Les recherches sur les femmes artistes, collectionneuses, critiques d’art, sont aujourd'hui bien implantées en histoire de l’art. En revanche les travaux sur la place, le rôle et la participation des femmes à l’administration et l’organisation des musées, à la muséologie et la muséographie, ou à la médiation et à la transmission muséale, sont peu nombreux, du moins en France. Pourtant, depuis les années 1990, quelques travaux ont permis de relire l’histoire des musées au prisme du genre, c’est-à-dire en considérant la construction culturelle et sociale des identités masculines et féminines, et leurs « multitudes » identitaires (sociales, sexuelles et raciales). Qu’ils développent un point de vue historique ou plus contemporain, qu’il s’agisse de cas d’études, d’expériences personnelles ou d’analyses globales, ces travaux ont permis de déplacer la focale, de renouveler notre regard sur une muséologie longtemps androcentrée et hétéronormée. Pensons à l’ouvrage pionnier de Jane R. Glaser et Artemis Zenetou (Glaser, Zenetou, 1994), à celui d’Amy Levin (Levin, 2010) envisageant selon une perspective genrée les pratiques muséales et curatoriales, ou à celui de Gail Lee Dubrow et Jennifer Goodman qui focalise son attention sur les Américaines ayant contribué à la préservation, la restauration et la visibilité du patrimoine matériel ou immatériel de leur pays (musées, bibliothèques, sites naturels…) (Dubrow, Goodman, 2003). Plus près de nous, l’article de Bernadette Dufrêne intitulé « La place des femmes dans le patrimoine », faisant suite à un rapport du Sénat plutôt alarmant, a permis d’attirer l’attention sur un paradoxe profond : celui fondé sur une surreprésentation des femmes dans les formations au patrimoine et, a contrario, leur sous-représentation à des postes de direction une fois entrées en activité dans ce même domaine (Dufrêne, 2014).
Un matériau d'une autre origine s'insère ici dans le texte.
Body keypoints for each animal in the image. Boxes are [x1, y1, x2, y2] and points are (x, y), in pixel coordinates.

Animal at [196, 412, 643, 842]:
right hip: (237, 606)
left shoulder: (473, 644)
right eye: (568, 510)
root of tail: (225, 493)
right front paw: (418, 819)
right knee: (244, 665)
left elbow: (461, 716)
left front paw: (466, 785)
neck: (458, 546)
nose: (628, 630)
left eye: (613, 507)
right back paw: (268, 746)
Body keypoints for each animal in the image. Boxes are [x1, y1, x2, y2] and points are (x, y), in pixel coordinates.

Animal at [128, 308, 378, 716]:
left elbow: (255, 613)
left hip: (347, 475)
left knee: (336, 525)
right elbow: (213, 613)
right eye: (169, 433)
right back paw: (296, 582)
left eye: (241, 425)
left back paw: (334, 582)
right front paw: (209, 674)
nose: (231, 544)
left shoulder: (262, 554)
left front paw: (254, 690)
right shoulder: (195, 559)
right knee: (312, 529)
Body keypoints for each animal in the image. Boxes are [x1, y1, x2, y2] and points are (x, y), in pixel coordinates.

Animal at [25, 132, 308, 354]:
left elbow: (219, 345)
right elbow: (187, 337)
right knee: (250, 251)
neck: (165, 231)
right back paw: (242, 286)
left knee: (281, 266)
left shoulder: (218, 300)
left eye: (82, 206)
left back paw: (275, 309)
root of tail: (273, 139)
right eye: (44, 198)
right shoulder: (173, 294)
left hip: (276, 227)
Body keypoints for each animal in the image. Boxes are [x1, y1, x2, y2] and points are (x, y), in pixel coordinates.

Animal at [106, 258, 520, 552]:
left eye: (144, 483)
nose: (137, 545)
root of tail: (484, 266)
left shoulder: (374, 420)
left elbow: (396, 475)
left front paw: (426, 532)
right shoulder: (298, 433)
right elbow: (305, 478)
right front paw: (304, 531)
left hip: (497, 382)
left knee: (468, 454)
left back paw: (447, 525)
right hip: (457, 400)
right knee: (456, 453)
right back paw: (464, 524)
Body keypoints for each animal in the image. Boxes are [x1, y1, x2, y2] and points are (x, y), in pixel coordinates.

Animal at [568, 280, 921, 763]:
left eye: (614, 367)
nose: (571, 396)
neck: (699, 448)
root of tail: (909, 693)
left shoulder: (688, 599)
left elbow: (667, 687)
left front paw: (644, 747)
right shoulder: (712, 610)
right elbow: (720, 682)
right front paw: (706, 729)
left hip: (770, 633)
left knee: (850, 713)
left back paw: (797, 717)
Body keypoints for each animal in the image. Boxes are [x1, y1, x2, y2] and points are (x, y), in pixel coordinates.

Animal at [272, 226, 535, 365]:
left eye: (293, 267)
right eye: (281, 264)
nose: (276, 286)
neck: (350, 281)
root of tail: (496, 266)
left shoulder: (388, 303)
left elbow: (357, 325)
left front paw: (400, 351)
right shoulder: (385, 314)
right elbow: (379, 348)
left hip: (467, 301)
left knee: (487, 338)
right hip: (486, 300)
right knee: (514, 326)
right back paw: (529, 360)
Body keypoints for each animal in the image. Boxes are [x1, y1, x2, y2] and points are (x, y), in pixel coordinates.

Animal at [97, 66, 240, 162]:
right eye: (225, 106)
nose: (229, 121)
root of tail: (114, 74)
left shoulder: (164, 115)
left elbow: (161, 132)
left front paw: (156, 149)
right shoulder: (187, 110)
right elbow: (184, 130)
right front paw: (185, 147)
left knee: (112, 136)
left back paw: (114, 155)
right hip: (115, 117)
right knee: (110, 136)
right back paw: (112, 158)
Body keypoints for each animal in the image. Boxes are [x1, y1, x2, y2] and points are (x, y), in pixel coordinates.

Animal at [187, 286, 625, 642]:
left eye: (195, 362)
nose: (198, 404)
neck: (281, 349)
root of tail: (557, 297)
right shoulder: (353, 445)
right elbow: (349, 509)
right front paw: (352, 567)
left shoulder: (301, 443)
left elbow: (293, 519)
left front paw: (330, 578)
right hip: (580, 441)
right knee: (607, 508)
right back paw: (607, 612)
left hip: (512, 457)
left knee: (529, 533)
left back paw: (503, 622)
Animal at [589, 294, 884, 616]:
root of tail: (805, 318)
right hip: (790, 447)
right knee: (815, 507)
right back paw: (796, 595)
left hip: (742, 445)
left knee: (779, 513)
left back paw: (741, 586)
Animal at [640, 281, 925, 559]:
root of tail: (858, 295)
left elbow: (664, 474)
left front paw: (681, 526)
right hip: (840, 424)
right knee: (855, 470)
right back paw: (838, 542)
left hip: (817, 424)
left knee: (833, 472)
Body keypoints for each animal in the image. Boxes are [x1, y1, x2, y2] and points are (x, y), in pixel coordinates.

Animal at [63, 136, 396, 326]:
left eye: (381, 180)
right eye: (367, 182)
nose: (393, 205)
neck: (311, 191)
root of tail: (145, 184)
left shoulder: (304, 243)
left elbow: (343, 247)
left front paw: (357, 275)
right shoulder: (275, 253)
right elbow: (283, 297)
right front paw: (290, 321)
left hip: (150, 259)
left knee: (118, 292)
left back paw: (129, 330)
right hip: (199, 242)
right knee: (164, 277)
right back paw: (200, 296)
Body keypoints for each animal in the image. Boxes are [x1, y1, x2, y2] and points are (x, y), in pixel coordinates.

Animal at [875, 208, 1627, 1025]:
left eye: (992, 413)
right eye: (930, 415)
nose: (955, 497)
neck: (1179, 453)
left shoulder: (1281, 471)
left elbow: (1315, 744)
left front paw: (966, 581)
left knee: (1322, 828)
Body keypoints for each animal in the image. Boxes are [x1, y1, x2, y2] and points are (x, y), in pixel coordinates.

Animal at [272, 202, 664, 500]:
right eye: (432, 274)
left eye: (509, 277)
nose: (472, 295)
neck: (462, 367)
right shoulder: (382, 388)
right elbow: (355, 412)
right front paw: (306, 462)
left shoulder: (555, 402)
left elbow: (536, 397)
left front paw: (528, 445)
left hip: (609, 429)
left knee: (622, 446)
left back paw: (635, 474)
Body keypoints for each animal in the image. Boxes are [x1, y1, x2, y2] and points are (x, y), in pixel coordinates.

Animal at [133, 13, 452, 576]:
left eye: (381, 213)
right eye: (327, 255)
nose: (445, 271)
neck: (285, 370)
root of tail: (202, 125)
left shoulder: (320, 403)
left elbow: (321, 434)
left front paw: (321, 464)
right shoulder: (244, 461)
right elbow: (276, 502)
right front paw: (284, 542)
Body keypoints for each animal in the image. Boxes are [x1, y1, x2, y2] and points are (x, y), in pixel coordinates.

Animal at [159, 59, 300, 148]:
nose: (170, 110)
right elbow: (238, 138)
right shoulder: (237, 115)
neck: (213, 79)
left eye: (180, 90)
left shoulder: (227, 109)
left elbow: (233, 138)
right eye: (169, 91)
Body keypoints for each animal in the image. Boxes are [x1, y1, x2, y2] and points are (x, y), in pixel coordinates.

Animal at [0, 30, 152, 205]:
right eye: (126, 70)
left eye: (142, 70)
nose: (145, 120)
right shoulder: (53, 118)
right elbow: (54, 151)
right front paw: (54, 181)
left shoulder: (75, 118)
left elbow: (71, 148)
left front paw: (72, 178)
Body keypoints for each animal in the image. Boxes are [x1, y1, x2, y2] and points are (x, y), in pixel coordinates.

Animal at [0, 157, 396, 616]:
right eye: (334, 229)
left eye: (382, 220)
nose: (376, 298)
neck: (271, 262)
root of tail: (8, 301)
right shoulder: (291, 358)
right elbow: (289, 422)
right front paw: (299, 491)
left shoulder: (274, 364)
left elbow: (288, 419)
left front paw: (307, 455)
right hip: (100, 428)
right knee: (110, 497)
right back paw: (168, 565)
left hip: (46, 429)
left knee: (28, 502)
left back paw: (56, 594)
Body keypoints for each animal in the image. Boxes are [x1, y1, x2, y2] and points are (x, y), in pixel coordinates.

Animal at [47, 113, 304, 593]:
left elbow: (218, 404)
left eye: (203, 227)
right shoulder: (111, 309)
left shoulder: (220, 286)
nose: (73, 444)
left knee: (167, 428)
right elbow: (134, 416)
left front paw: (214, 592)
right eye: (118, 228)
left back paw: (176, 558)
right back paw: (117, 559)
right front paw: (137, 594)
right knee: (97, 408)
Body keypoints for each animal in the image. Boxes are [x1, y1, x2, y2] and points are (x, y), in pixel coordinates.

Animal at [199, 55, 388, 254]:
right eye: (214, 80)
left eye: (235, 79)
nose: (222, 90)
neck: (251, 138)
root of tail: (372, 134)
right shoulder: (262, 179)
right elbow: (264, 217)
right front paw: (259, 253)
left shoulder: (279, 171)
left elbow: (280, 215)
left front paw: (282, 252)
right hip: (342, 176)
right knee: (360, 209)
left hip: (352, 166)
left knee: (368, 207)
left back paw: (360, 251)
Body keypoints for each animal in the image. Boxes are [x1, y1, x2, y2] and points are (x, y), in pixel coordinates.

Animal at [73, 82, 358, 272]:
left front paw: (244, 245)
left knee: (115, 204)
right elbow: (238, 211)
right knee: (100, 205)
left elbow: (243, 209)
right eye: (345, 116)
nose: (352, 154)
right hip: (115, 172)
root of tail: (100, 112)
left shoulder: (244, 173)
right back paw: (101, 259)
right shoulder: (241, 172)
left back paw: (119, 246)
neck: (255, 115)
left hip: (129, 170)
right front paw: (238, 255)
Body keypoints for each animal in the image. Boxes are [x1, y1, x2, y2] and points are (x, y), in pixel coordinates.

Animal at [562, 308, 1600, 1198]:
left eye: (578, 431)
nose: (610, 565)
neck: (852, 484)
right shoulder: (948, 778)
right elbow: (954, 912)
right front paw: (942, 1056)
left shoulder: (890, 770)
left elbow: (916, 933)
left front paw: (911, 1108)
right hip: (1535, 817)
Ce numéro, sous la direction de Charlotte Foucher Zarmanian (CNRS, LEGS) et Arnaud Bertinet (Paris 1 Panthéon-Sorbonne, HiCSA), entend donc poser les jalons d’un champ de recherches encore peu exploré. Il prévoit, pour cela, de couvrir une longue période allant de 1850 à nos jours. S’inscrivant dans une histoire globale des femmes et des intellectuelles, il souhaite accorder une large place à des réflexions d’ordre historique, historiographique et sociologique, pour remonter aux origines de ces inégalités, mais aussi prendre en considération des problématiques plus récentes comme celles des musées de femmes ou des musées virtuels. Les musées sont donc entendus ici dans une acception large : beaux-arts, histoire, ethnologie, anthropologie, musées de société, musées de sciences, de techniques et d’industrie, musées publics et privés, musées virtuels et imaginaires. Par ailleurs, si ce projet éditorial prend la France comme périmètre principal, il s’étendra à d’autres pays, pour introduire, dans ce cadre élargi, des approches comparatistes et des réflexions sur les nationalismes, les mobilités intellectuelles et les transferts culturels.
L’objectif du numéro est double : évaluer la place des femmes dans les musées, et proposer une histoire renouvelée de la muséologie et du patrimoine / matrimoine par l’intermédiaire des études de genre.
Il procèdera à l’examen des rapports sociaux de sexe, à l’analyse des mécanismes d’inclusion et d’exclusion, en examinant si ces exclusions affectent les représentations que l’on peut avoir des patrimoines et des collections muséales. Il s’interrogera sur la place, le regard, les spécificités, qui seraient réservé.e(s) aux femmes dans un milieu institutionnel qui a aussi participé à leur accomplissement personnel et à leur réussite professionnelle. Certains statuts sont longtemps apparus comme emblématiques chez les femmes : conservatrices du patrimoine, donatrices, conférencières, etc. Toutefois, c’est à partir du tournant organisationnel, communicationnel et commercial des musées, dans les années 1980, que pourront être interrogés l’accès des femmes à des positions de responsabilité (direction des musées de France, inspection générale, présidence d’établissements), à de nouveaux segments professionnels (scénographie et expographie, régie des œuvres, marketing culturel, médiation culturelle, personnel de sécurité et de surveillance, gestion des sites numériques et réseaux sociaux…) ou à des niveaux d’engagement social (sociétés d’Amis de musées, blogs et sites de discussions, prescripteurs de visite) qui signeraient (ou non) un basculement de l’institution muséale du côté de l’égalité des sexes, voire d’une féminisation de cet environnement professionnel.